I was thinking today about how different spring times can be from one year to the next. This winter has brought abundant moisture, and, as we come into the heart of spring, the number of blooming, green plants is astounding. The pastures across all our ranges are green and the soil temperature has just reached the point where the warm season plants are going beyond just green and finally growing. This morning we were making an oryx passageway through one of the fences (a permanent gap in the fence that allows them to cross over, preventing them from trashing the fence) and I was telling Meredith that we need to be careful and not take this green spring for granted because things could be much different.

I recalled how in dry years, there is so much more shuffling of cattle around and, in extreme cases, cattle being shipped off the ranch to sell at auctions. Time is spent reconfiguring contingency plans in case moisture continues to avoid us. What cattle will we ship next? When shall we set the next benchmark for shipping more cattle if moisture does not materialize?
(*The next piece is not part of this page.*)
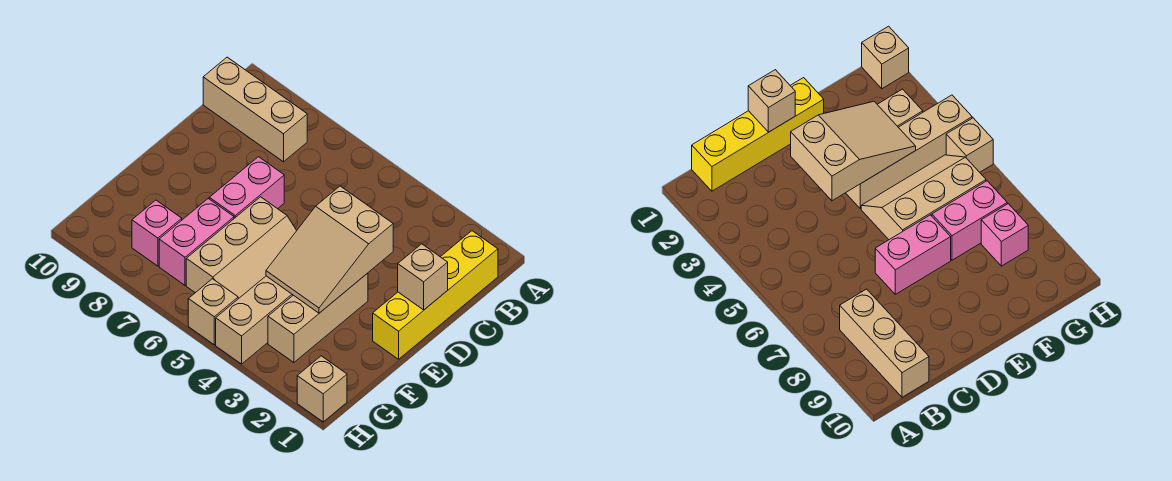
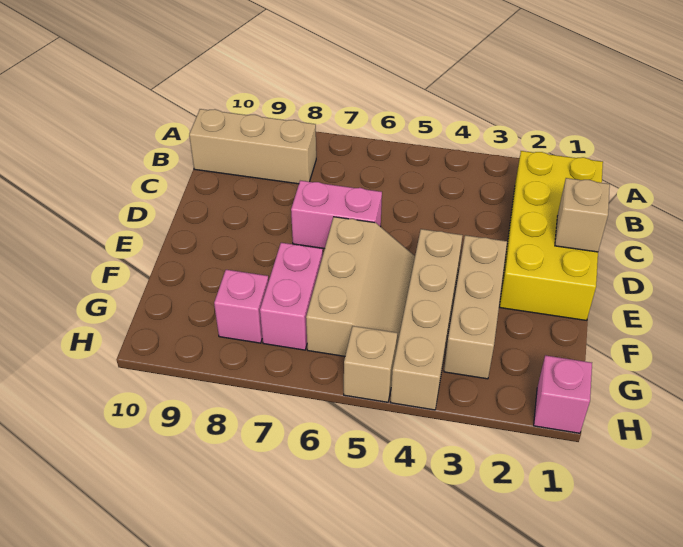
yellow 1x4 brick [373,231,498,359] -> yellow 2x4 brick [500,151,603,320]
tan 2x3 slope [266,186,393,313] -> none
pink 1x2 brick [209,157,284,218] -> pink 1x2 brick turned to [291,181,382,249]
tan 1x1 brick [297,356,347,422] -> pink 1x1 brick [534,355,592,433]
I remember also, that when it does finally rain and the pressure lifts, I hadn’t realized how heavy it was until it is gone. And how being free of it is like a wave washing the after-effects away and presenting a gift – a whole new pasture full of feed for starting over fresh.

What continually surprises me every single green spring is how long it takes cattle to show signs of the good nutrition at hand. Plants have been green for a while (beginning of April), and so logically, you would think that cattle would be fat, or beginning to show signs of improved body condition. But no. You can usually bank that by the end of June, the non-lactating cows will be so fat they seem like barren cows, and the lactating cows will begin to cycle by mid June, when the bulls go in. Sure enough, as we moved cattle this week and as we check water daily, the cows still have not shed their winter coats and are looking pretty rough.

An important contributing factor to the slowness with which they recover from wintertime is that we expect our cattle to live within the constraints of nature. In other words, we do not feed a whole lot of supplemental feed, expecting them to find what they need in their natural environment. They live much like the wild animals whose body condition fluctuates with the seasons and weather cycles.

So, as we ride through the green pastures with calving cows on these bright, shiny days, I think of how lucky I am to not be worried about when its going to rain this year, as I have so many springs in the past. Instead I’ve been looking at the different flowers that might not show their faces except every few years, depending on the timing of moisture, marveling at how beautifully they dress up the land.